Text transcribed from pages:
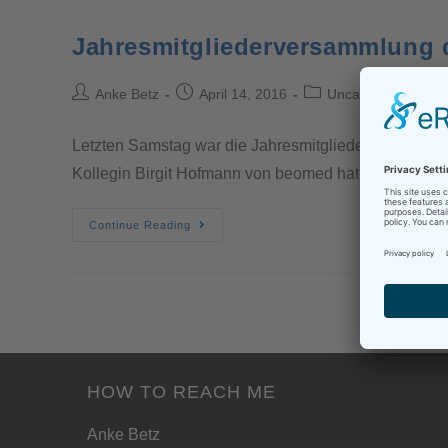
Jahresmitgliederversammlung 
Anke Betz
April 14, 2016
Uncategorized
Letzten Samstag war die Jahresmitgliederversammlun
Kollegin Birgit Hofmann von beomed hat dort auf d
Continue Reading
HOW TO REACH ME
Anke Betz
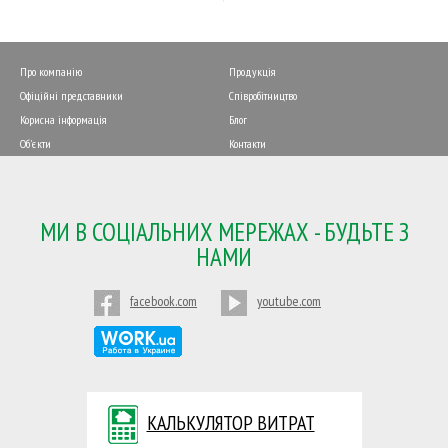
Про компанію
Продукція
Офіційні представники
Співробітництво
Корисна інформація
Блог
Об'єкти
Контакти
МИ В СОЦІАЛЬНИХ МЕРЕЖАХ - БУДЬТЕ З
НАМИ
facebook.com
youtube.com
КАЛЬКУЛЯТОР ВИТРАТ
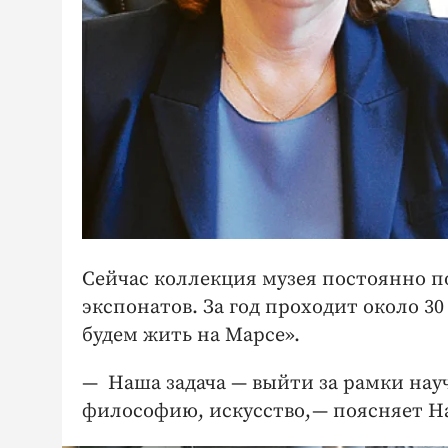
Сейчас коллекция музея постоянно п
экспонатов. За год проходит около 30
будем жить на Марсе».
— Наша задача — ​выйти за рамки нау
философию, искусство, — ​поясняет Н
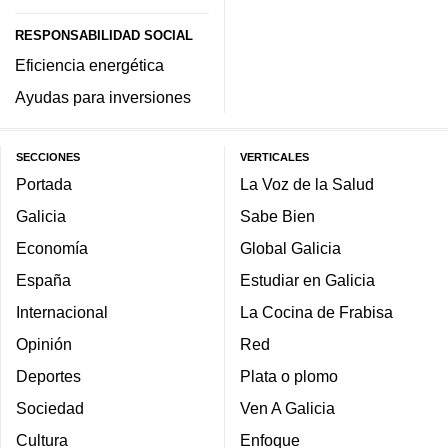
RESPONSABILIDAD SOCIAL
Eficiencia energética
Ayudas para inversiones
SECCIONES
VERTICALES
Portada
La Voz de la Salud
Galicia
Sabe Bien
Economía
Global Galicia
España
Estudiar en Galicia
Internacional
La Cocina de Frabisa
Opinión
Red
Deportes
Plata o plomo
Sociedad
Ven A Galicia
Cultura
Enfoque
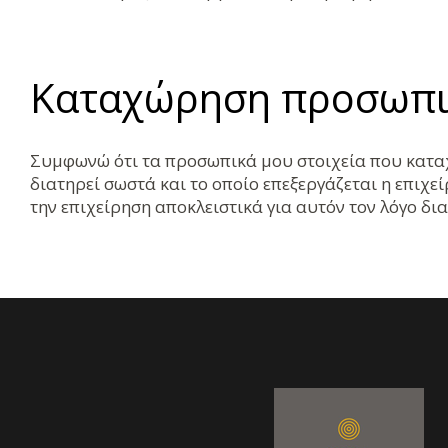
Καταχώρηση προσωπι
Συμφωνώ ότι τα προσωπικά μου στοιχεία που κατα
διατηρεί σωστά και το οποίο επεξεργάζεται η επιχ
την επιχείρηση αποκλειστικά για αυτόν τον λόγο δ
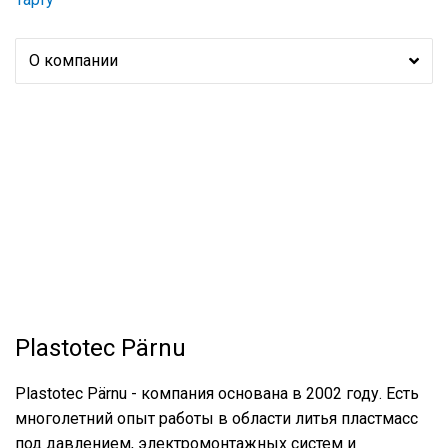
О компании
Plastotec Pärnu
Plastotec Pärnu - компания основана в 2002 году. Есть
многолетний опыт работы в области литья пластмасс
под давлением, электромонтажных систем и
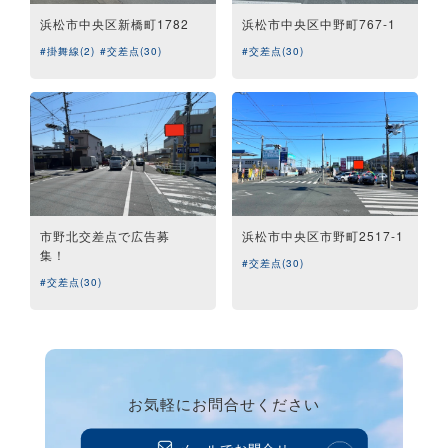
浜松市中央区新橋町1782
浜松市中央区中野町767-1
#掛舞線(2)
#交差点(30)
#交差点(30)
市野北交差点で広告募
浜松市中央区市野町2517-1
集！
#交差点(30)
#交差点(30)
お気軽にお問合せください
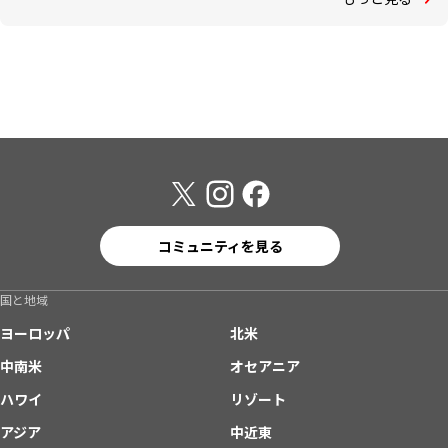
コミュニティを見る
国と地域
ヨーロッパ
北米
中南米
オセアニア
ハワイ
リゾート
アジア
中近東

■ WHAT TO PRODUCE ■
Retype every line of text in the data above without any changes. Leave the pictures out of your answer.

■ OUTPUT ■
Jahresmitgliederversammlung 
Anke Betz
April 14, 2016
Uncategorized
Letzten Samstag war die Jahresmitgliederversammlun
Kollegin Birgit Hofmann von beomed hat dort auf d
Continue Reading
HOW TO REACH ME
Anke Betz
Про компанію
Продукція
Офіційні представники
Співробітництво
Корисна інформація
Блог
Об'єкти
Контакти
МИ В СОЦІАЛЬНИХ МЕРЕЖАХ - БУДЬТЕ З
НАМИ
facebook.com
youtube.com
КАЛЬКУЛЯТОР ВИТРАТ
Сейчас коллекция музея постоянно п
экспонатов. За год проходит около 30
будем жить на Марсе».
— Наша задача — ​выйти за рамки нау
философию, искусство, — ​поясняет Н
RESPONSABILIDAD SOCIAL
Eficiencia energética
Ayudas para inversiones
SECCIONES
VERTICALES
Portada
La Voz de la Salud
Galicia
Sabe Bien
Economía
Global Galicia
España
Estudiar en Galicia
Internacional
La Cocina de Frabisa
Opinión
Red
Deportes
Plata o plomo
Sociedad
Ven A Galicia
Cultura
Enfoque
Καταχώρηση προσωπι
Συμφωνώ ότι τα προσωπικά μου στοιχεία που κατα
διατηρεί σωστά και το οποίο επεξεργάζεται η επιχ
την επιχείρηση αποκλειστικά για αυτόν τον λόγο δ
О компании
Plastotec Pärnu
Plastotec Pärnu - компания основана в 2002 году. Есть
многолетний опыт работы в области литья пластмасс
под давлением, электромонтажных систем и
浜松市中央区新橋町1782
浜松市中央区中野町767-1
#掛舞線(2)
#交差点(30)
#交差点(30)
市野北交差点で広告募
浜松市中央区市野町2517-1
集！
#交差点(30)
#交差点(30)
お気軽にお問合せください
コミュニティを見る
国と地域
ヨーロッパ
北米
中南米
オセアニア
ハワイ
リゾート
アジア
中近東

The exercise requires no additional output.